Adam Kaufman, chief of the investigative division of the Manhattan D.A. office defended the approach in the AP story, by saying, "prosecutors could have indicted low-level bank employees who handled the transactions on a daily basis. But that wouldn't get the executives making the decisions and figuring out exactly who that is can be daunting."

Kaufman continued, "An indictment can be a death sentence for a financial institution and ruining large banks can trigger unforseen economic ripple effects."

The DA summed up what many believe is true, that banks and corporations are "too-big-to fail and too-big-to jail."

U.S. Treasury Secretary Tim Geithner echoed Kaufman's sentiments. Geithner once described the financial system as a "target rich environment" for financial fraud. Geithner further explained how massive a problem it can be: "if banks and corporations were criminally indicted the results would inflict disaster for investors and stockholders."

To prevent financial institutions from facing criminal indictments for intentional violation of federal bank laws, the Feds often press the executives, in exchange for a civil fine, and be put on probation, to confess illegal activity that is particularly described in the media as an oversight to uphold federal policy rules.

Or the government can recommend a "deferred prosecution" or drop the matter altogether.

A deferred prosecution gurantee zero jail time.
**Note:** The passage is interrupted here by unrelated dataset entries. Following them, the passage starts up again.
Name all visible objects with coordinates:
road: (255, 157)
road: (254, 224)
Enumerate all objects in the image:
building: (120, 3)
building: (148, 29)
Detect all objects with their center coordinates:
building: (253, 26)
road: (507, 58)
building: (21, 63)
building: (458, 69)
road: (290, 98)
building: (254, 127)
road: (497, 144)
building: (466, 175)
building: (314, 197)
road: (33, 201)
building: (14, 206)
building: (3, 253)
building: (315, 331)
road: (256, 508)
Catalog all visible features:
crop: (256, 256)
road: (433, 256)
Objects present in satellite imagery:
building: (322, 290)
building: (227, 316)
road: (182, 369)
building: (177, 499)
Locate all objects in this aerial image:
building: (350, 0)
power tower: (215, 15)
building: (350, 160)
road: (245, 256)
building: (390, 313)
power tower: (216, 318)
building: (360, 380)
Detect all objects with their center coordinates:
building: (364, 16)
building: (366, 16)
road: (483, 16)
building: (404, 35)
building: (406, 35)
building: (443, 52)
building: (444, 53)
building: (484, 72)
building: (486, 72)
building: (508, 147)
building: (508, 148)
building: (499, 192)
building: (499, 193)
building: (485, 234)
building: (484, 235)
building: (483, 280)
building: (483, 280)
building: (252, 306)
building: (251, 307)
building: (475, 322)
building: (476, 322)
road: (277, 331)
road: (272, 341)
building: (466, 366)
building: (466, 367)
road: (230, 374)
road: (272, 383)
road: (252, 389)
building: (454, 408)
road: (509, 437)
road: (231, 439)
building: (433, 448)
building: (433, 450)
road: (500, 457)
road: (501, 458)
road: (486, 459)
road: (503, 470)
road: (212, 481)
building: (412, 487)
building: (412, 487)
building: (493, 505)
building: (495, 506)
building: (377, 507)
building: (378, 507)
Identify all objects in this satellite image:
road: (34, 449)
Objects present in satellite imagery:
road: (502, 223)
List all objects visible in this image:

In 2003, U.S. Justice Department issued a memo commending deferred prosecution as a legal approach. "With cooperation by the corporation, the government may be able to reduce tangible losses, limit damage to their reputation and preserve assets for restitution."

The memo included cozy safeguards: "a deferred prosecution or non-prosecution agreement can help restore the integrity of a company's operation and preserve the financial viability of a corporation involved with criminal conduct."

We are currently living under government more interested in preserving the integrity of financial operations that it has investigated for fraud and money laundering. Even more appalling is the fact our government found the institutions guility of intentionally breaking the law. And still no real punishment.

Whistleblower Vindicated

British investigator Martin Woods felt a relief of vindication when he received the news that Wachovia confessed to all the illegal activity that he brought to their attention. But instead of being commended for a job well done when he uncovered the "dirty money" scheme the executives made him the villain.

In May 2009 he settled the "whistleblower" lawsuit for an undisclosed amount of compensation against Wachovia. Martin Woods is on the rebound and now runs a London-based company called "Hermes Solution," drawing on his expertise.